経済対策のからくり

新総合経済対策のからくり
 10中旬に内閣府から各省庁に、経済対策の取りまとめを依頼する文書が流された。これに従って各省庁では、ここぞとばかりさまざまな省益を取り入れた対策が練られた。首相は政局よりも政策などと言って、官僚の作文を読み上げたものが新総合経済対策である。
 
 このような場合に、まず官僚たちが考えることは、できるだけ余計な仕事はしたくないということ、天下り機関の増設などできるだけ省益につながる内容であること、自民党政権が長生きできることにつながることなどである。こうして見ると、それぞれの対策案の真実の中味が見えてくる。
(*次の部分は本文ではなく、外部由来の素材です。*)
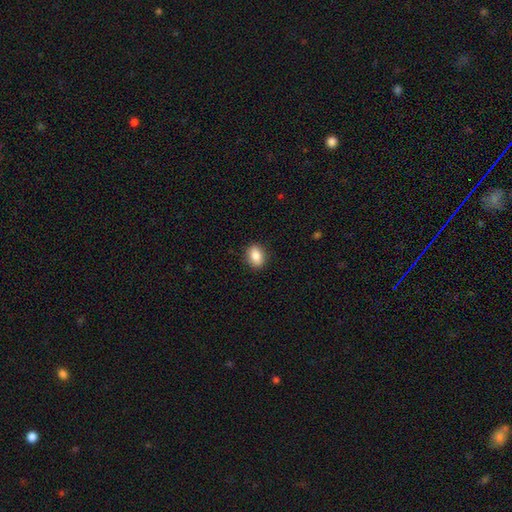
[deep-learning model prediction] A smooth galaxy with no disk features (86%) that is in between round and cigar-shaped (72%). Merging: none (89%).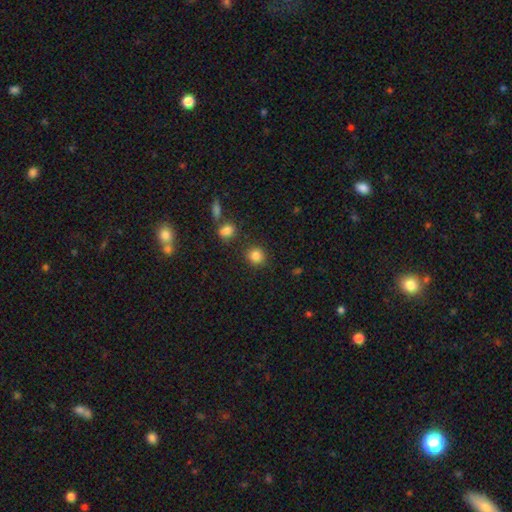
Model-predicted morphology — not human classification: Smooth or featured?
  - smooth: 84% *
  - star or artifact: 11%
  - featured or disk: 5%
How rounded?
  - round: 90% *
  - in between: 9%
  - cigar-shaped: 1%
Merging?
  - none: 86% *
  - minor disturbance: 7%
  - merger: 4%
  - major disturbance: 3%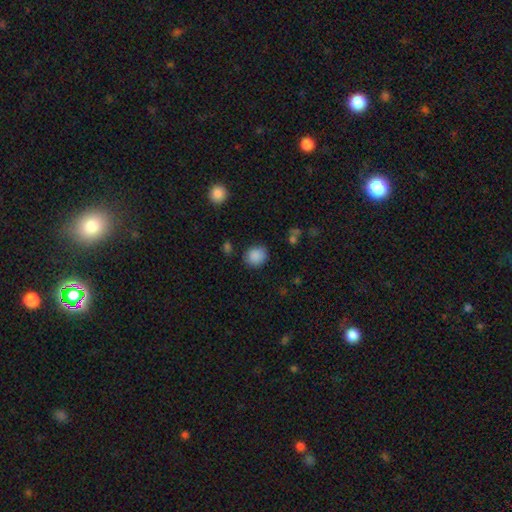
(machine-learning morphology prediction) Q: Smooth or featured?
A: smooth (87%); runner-up: star or artifact (9%)
Q: How rounded?
A: round (70%); runner-up: in between (29%)
Q: Merging?
A: none (80%); runner-up: minor disturbance (14%)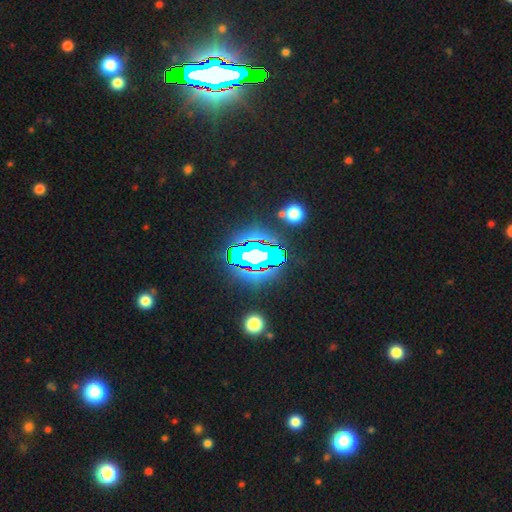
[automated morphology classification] star or artifact 71%, smooth 16%, featured or disk 13%.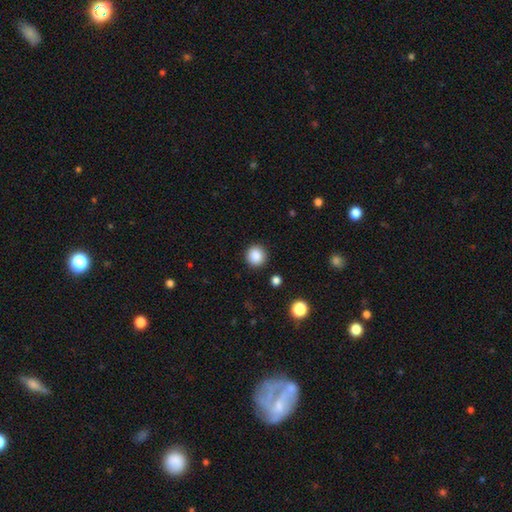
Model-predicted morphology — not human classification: Smooth or featured?
  - smooth: 87% *
  - star or artifact: 10%
  - featured or disk: 3%
How rounded?
  - round: 93% *
  - in between: 6%
  - cigar-shaped: 1%
Merging?
  - none: 91% *
  - minor disturbance: 6%
  - major disturbance: 2%
  - merger: 1%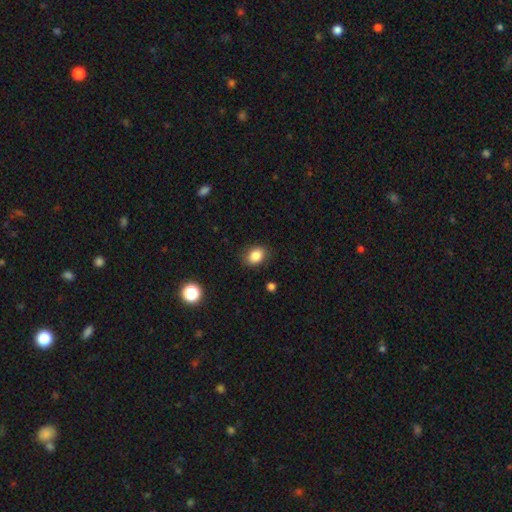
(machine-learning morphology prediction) Smooth or featured: smooth — 86% (star or artifact — 9%)
How rounded: in between — 63% (round — 36%)
Merging: none — 83% (minor disturbance — 12%)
 公明党が主張していた定額給付金は、選挙のときの票の買収金的な性格であるが、これに要する事務手続き作業は膨大なものとなる。だから、できるだけ簡素にしたいから、大金持ちを自称する首相の家庭も含めて全世帯に一律に支給としたのである。これに対してバラマキ批判が出てくると、すぐに年収1500万円以下の世帯などと、世間離れしたことを言い出している。
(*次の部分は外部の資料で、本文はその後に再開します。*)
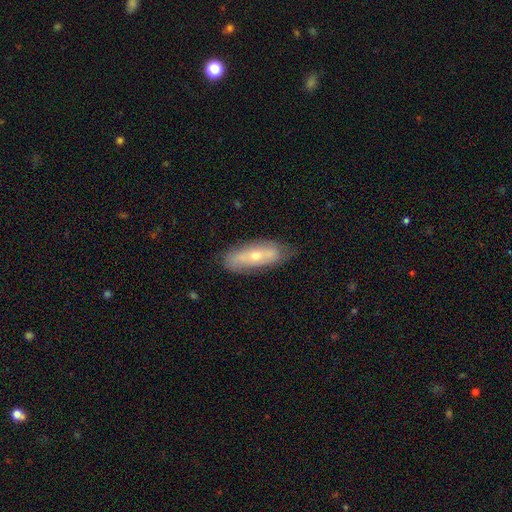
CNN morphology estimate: Smooth or featured?
  - featured or disk: 52% *
  - smooth: 41%
  - star or artifact: 7%
Edge-on disk?
  - no: 71% *
  - yes: 29%
Merging?
  - none: 72% *
  - minor disturbance: 21%
  - major disturbance: 5%
  - merger: 2%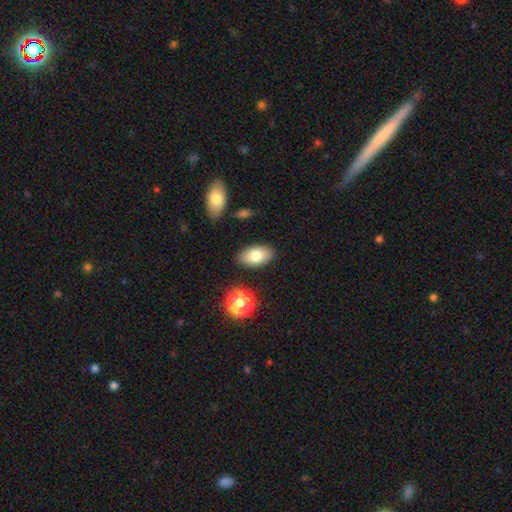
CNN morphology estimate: A smooth galaxy with no disk features (78%) that is in between round and cigar-shaped (92%). Merging: none (85%).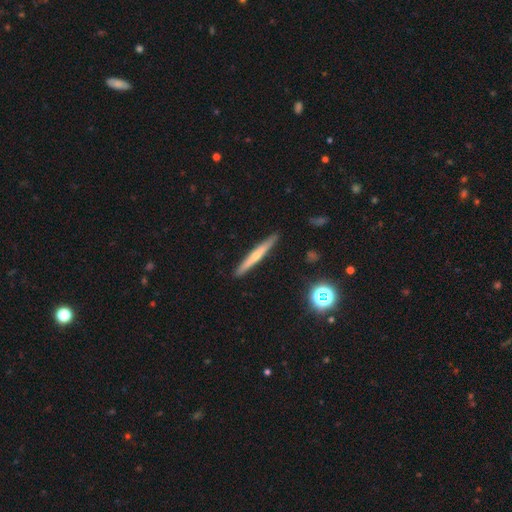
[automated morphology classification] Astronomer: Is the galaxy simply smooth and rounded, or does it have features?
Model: featured or disk — 51% (runner-up: smooth, 42%).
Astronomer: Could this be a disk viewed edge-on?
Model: yes — 96%.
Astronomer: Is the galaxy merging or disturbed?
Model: none — 91%.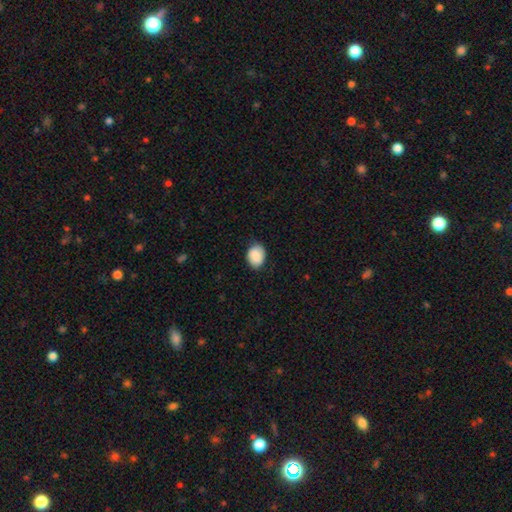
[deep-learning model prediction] This is clearly a smooth galaxy (88%). How rounded: likely in between (64%). Merging: likely none (80%).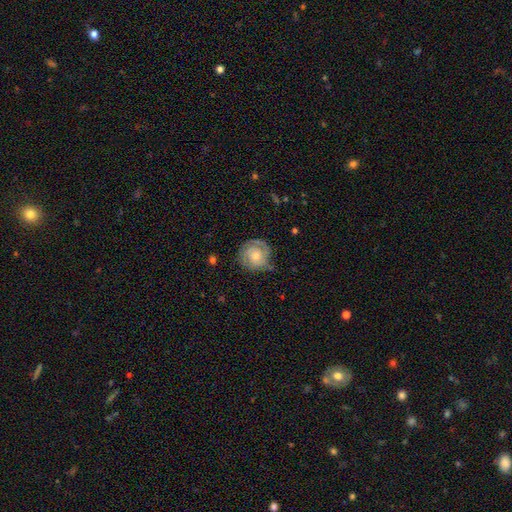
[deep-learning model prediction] Morphology: type=featured or disk (77%); edge-on=no (98%); bar=no (76%); spiral arms=yes (95%); winding=tight (72%); arm count=2 (50%); bulge=small (56%); merging=none (71%).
 昨年度のデータで示すと、年収1500万円以上の世帯は5%程度であるから、一律支給とあまり違わないし、分別することによる事務手続きを考えたら混乱度は増すばかりである。現金支給ではなく、該当する世帯に引換申請券が郵送されてきて、これを市役所などでクーポン券に変換する。しかも使える店は限定されているし、お釣りはもらえない。クーポン券の偽造、詐欺、だましなどの横行も懸念されている。しかも、実際に消費に回るのはせいぜい30%と言うから、景気対策にはあまり貢献しない。

 住宅ローン減税についても、年収200万円以下の人が1000万人を超えていることから、いまさら持家を作る人は限られているし、最高600万円もの減税を受け取るには、7500万円以上の住宅かアパートを購入しなければならないというから、これも浮世離れしている。

 目玉のもう一つは高速道路料金であるが、乗用車だけ休日に1000円で乗り放題という案は、国土交通省で作成した。これにはETC搭載車だけという限定が付いているが、これがもともとの狙いである。高速道路の利用拡大であるならば、別にETCに限定する意味はない。ETCを管理運営している天下り財団法人「道路システム高度化推進機構」では、なかなか普及しないETCの拡大に利用したいと思っているだけだ。この財団の理事は天下り役人だらけで、ETCを契約するだけで、自動的に600円程度の金が転がり込む仕掛けである。

 政府の案と言いながら、官僚の言いなりになるだけで、国民のためとは言いながら、すべては霞ヶ関のためになる案しか出てこない。日本的システムを崩壊させない限り、いつまでたっても国民は税金を払って、その金は政権与党と霞ヶ関のシステムを強固にするために使われるだけのようだ。